• _Source data_

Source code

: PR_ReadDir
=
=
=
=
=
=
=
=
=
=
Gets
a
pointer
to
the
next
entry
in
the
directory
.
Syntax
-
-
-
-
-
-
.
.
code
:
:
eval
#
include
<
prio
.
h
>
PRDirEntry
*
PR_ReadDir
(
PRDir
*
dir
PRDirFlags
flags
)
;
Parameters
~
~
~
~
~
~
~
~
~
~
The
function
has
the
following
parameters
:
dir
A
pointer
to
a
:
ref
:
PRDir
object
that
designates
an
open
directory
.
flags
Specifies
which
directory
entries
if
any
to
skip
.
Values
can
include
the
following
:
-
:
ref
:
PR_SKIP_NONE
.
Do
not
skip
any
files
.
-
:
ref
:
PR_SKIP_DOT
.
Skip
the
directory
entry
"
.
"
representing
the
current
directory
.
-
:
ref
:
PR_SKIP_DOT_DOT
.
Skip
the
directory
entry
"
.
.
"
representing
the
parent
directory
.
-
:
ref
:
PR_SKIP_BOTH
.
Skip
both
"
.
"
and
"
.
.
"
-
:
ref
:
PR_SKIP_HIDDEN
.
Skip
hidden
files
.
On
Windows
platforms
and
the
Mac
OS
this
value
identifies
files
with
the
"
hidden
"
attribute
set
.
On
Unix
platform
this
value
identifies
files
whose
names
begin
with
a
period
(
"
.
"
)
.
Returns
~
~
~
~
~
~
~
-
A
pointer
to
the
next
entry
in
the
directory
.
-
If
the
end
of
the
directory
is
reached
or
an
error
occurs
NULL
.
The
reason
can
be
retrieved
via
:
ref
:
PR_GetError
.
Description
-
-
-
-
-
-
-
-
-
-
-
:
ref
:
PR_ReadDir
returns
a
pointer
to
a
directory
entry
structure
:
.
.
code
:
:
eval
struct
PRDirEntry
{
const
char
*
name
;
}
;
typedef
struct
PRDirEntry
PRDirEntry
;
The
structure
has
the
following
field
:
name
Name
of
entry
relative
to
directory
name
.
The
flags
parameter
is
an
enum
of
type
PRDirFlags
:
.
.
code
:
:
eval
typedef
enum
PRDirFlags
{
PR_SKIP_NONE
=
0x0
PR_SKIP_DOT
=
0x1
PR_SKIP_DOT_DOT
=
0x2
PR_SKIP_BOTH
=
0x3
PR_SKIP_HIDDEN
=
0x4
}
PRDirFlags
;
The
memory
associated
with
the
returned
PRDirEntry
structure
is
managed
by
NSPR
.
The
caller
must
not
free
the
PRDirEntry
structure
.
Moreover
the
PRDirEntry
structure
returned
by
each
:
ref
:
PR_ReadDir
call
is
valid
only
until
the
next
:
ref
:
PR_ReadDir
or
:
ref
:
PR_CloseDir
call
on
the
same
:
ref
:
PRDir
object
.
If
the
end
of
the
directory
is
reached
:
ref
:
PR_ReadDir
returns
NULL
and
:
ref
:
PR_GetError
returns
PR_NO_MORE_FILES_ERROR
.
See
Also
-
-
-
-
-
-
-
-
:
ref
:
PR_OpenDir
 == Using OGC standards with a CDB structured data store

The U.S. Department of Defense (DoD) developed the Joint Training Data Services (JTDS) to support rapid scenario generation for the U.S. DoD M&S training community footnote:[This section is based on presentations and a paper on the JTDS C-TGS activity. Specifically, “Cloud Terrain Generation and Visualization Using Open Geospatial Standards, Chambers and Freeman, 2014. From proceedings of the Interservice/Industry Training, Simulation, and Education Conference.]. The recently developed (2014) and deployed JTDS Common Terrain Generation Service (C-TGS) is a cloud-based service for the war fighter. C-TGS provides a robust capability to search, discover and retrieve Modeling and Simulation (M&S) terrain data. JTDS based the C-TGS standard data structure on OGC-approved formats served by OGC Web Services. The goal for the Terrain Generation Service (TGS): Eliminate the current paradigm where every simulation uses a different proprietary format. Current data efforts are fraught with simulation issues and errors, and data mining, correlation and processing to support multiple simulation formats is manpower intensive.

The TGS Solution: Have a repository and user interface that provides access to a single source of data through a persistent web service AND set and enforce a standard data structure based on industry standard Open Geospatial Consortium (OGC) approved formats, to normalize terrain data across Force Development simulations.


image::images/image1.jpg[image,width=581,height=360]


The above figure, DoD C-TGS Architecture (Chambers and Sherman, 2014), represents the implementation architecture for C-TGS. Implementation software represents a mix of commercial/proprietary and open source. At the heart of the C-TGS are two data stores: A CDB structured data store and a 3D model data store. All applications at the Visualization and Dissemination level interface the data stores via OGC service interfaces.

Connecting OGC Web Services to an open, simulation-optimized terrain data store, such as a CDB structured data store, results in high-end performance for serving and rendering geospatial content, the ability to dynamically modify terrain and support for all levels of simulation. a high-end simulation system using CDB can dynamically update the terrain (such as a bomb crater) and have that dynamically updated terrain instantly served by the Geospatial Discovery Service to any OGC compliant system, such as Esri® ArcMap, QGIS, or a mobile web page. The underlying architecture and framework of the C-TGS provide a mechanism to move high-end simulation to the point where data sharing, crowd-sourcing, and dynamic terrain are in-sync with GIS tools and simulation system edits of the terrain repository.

• _Work request_
Copy the whole listing, word for word.

• _Solution to this problem_
Source code

: PR_ReadDir
=
=
=
=
=
=
=
=
=
=
Gets
a
pointer
to
the
next
entry
in
the
directory
.
Syntax
-
-
-
-
-
-
.
.
code
:
:
eval
#
include
<
prio
.
h
>
PRDirEntry
*
PR_ReadDir
(
PRDir
*
dir
PRDirFlags
flags
)
;
Parameters
~
~
~
~
~
~
~
~
~
~
The
function
has
the
following
parameters
:
dir
A
pointer
to
a
:
ref
:
PRDir
object
that
designates
an
open
directory
.
flags
Specifies
which
directory
entries
if
any
to
skip
.
Values
can
include
the
following
:
-
:
ref
:
PR_SKIP_NONE
.
Do
not
skip
any
files
.
-
:
ref
:
PR_SKIP_DOT
.
Skip
the
directory
entry
"
.
"
representing
the
current
directory
.
-
:
ref
:
PR_SKIP_DOT_DOT
.
Skip
the
directory
entry
"
.
.
"
representing
the
parent
directory
.
-
:
ref
:
PR_SKIP_BOTH
.
Skip
both
"
.
"
and
"
.
.
"
-
:
ref
:
PR_SKIP_HIDDEN
.
Skip
hidden
files
.
On
Windows
platforms
and
the
Mac
OS
this
value
identifies
files
with
the
"
hidden
"
attribute
set
.
On
Unix
platform
this
value
identifies
files
whose
names
begin
with
a
period
(
"
.
"
)
.
Returns
~
~
~
~
~
~
~
-
A
pointer
to
the
next
entry
in
the
directory
.
-
If
the
end
of
the
directory
is
reached
or
an
error
occurs
NULL
.
The
reason
can
be
retrieved
via
:
ref
:
PR_GetError
.
Description
-
-
-
-
-
-
-
-
-
-
-
:
ref
:
PR_ReadDir
returns
a
pointer
to
a
directory
entry
structure
:
.
.
code
:
:
eval
struct
PRDirEntry
{
const
char
*
name
;
}
;
typedef
struct
PRDirEntry
PRDirEntry
;
The
structure
has
the
following
field
:
name
Name
of
entry
relative
to
directory
name
.
The
flags
parameter
is
an
enum
of
type
PRDirFlags
:
.
.
code
:
:
eval
typedef
enum
PRDirFlags
{
PR_SKIP_NONE
=
0x0
PR_SKIP_DOT
=
0x1
PR_SKIP_DOT_DOT
=
0x2
PR_SKIP_BOTH
=
0x3
PR_SKIP_HIDDEN
=
0x4
}
PRDirFlags
;
The
memory
associated
with
the
returned
PRDirEntry
structure
is
managed
by
NSPR
.
The
caller
must
not
free
the
PRDirEntry
structure
.
Moreover
the
PRDirEntry
structure
returned
by
each
:
ref
:
PR_ReadDir
call
is
valid
only
until
the
next
:
ref
:
PR_ReadDir
or
:
ref
:
PR_CloseDir
call
on
the
same
:
ref
:
PRDir
object
.
If
the
end
of
the
directory
is
reached
:
ref
:
PR_ReadDir
returns
NULL
and
:
ref
:
PR_GetError
returns
PR_NO_MORE_FILES_ERROR
.
See
Also
-
-
-
-
-
-
-
-
:
ref
:
PR_OpenDir
 == Using OGC standards with a CDB structured data store

The U.S. Department of Defense (DoD) developed the Joint Training Data Services (JTDS) to support rapid scenario generation for the U.S. DoD M&S training community footnote:[This section is based on presentations and a paper on the JTDS C-TGS activity. Specifically, “Cloud Terrain Generation and Visualization Using Open Geospatial Standards, Chambers and Freeman, 2014. From proceedings of the Interservice/Industry Training, Simulation, and Education Conference.]. The recently developed (2014) and deployed JTDS Common Terrain Generation Service (C-TGS) is a cloud-based service for the war fighter. C-TGS provides a robust capability to search, discover and retrieve Modeling and Simulation (M&S) terrain data. JTDS based the C-TGS standard data structure on OGC-approved formats served by OGC Web Services. The goal for the Terrain Generation Service (TGS): Eliminate the current paradigm where every simulation uses a different proprietary format. Current data efforts are fraught with simulation issues and errors, and data mining, correlation and processing to support multiple simulation formats is manpower intensive.

The TGS Solution: Have a repository and user interface that provides access to a single source of data through a persistent web service AND set and enforce a standard data structure based on industry standard Open Geospatial Consortium (OGC) approved formats, to normalize terrain data across Force Development simulations.


image::images/image1.jpg[image,width=581,height=360]


The above figure, DoD C-TGS Architecture (Chambers and Sherman, 2014), represents the implementation architecture for C-TGS. Implementation software represents a mix of commercial/proprietary and open source. At the heart of the C-TGS are two data stores: A CDB structured data store and a 3D model data store. All applications at the Visualization and Dissemination level interface the data stores via OGC service interfaces.

Connecting OGC Web Services to an open, simulation-optimized terrain data store, such as a CDB structured data store, results in high-end performance for serving and rendering geospatial content, the ability to dynamically modify terrain and support for all levels of simulation. a high-end simulation system using CDB can dynamically update the terrain (such as a bomb crater) and have that dynamically updated terrain instantly served by the Geospatial Discovery Service to any OGC compliant system, such as Esri® ArcMap, QGIS, or a mobile web page. The underlying architecture and framework of the C-TGS provide a mechanism to move high-end simulation to the point where data sharing, crowd-sourcing, and dynamic terrain are in-sync with GIS tools and simulation system edits of the terrain repository.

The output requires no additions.